Suppose I wrote a code that does some action using a timer and (just a simple example) this action is done while handling WM_TIMER message. And now, the situation changes the way that this code starts throwing an assert. This assert message would be shown every TIMER_RESOLUTION milliseconds and would simply flood the screen.
Options for solving this situation could be:
1) Totally pause application running (probably also, suspend all threads) when the assertion messagebox is shown and continue running after it is closed
2) Make a static counter for the shown asserts and don't show asserts when one of them is already showing (but this doesn't pause application)
3) Group similiar asserts and show only one for each assert type (but this also doesn't pause application)
4) Modify the application code (for example, Get / Translate / Dispatch message loop) so that it suspends itself when there are any asserts. This is good, but not universal and looks like a hack.
To my mind, option number 1 is the best. But I don't know any way how this can be achieved. What I'm seeking for is a way to pause the runtime (something similiar to Pause button in the debugger). Does somebody know how to achieve this?
Also, if somebody knows an efficient way to handle this problem - I would appreciate your help. Thank you.
It is important to understand how Windows UI programs work, to answer this question.
At the core of the Windows UI programming model is of course "the message" queue". Messages arrive in message queues and are retrieved using message pumps. A message pump is not special. It's merely a loop that retrieves one message at a time, blocking the thread if none are available.
Now why are you getting all these dialogs? Dialog boxes, including MessageBox also have a message pump. As such, they will retrieve messages from the message queue (It doesn't matter much who is pumping messages, in the Windows model). This allows paints, mouse movement and keyboard input to work. It will also trigger additional timers and therefore dialog boxes.

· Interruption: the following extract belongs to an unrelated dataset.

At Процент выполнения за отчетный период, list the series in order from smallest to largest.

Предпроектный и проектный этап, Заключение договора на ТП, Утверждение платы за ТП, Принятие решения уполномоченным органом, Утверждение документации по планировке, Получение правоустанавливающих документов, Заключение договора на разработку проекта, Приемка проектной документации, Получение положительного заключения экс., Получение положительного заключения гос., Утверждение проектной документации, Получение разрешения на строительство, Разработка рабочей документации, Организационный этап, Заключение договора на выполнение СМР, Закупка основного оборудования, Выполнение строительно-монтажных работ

So, the canonical Windows approach is to handle each message whenever it arrives. They are a fact of life and you deal with them.
In your situation, I would consider a slight variation. You really want to save the state of your stack at the point where the assert happened. That's a particularity of asserts that deserves to be respected. Therefore, spin off a thread for your dialog, and create it without a parent HWND. This gives the dialog an isolated message queue, independent of the original window. Since there's also a new thread for it, you can suspend the original thread, the one where WM_TIMER arrives.
Don't show a prompt - either log to a file/debug output, or just forcibly break the debugger (usually platform specific, eg. Microsoft's __debugbreak()). You have to do something more passive than show a dialog if there are threads involved which could fire lots of failures.
Create a worker thread for your debugging code. When an assert happens, send a message to the worker thread. The worker thread would call SuspendThread on each thread in the process (except itself) to stop it, and then display a message box.
To get the threads in a process - create a dll and monitor the DllMain for Thread Attach (and Detach) - each call will be done in the context of a thread being created (or destroyed) so you can get the current thread id and create a handle to use with SuspendThread.
Or, the toolhelp debug api will help you find out the threads to pause.
The reason I prefer this approach is, I don't like asserts that cause side effects. Too often Ive had asserts fire from asynchronous socket processing - or window message - processing code - then the assert Message box is created on that thread which either causes the state of the thread to be corrupted by a totally unexpected re-entrancy point - MessageBox also discards any messages sent to the thread, so it messes up any worker threads using thread message queues to queue jobs.
My own ASSERT implementation calls DebugBreak() or as alternative INT 3 (__asm int 3 in MS VC++). An ASSERT should break on the debugger.
Use the MessageBox function. This will block until the user clicks "ok". After this is done, you could choose to discard extra assertion failure messages or still display them as your choice.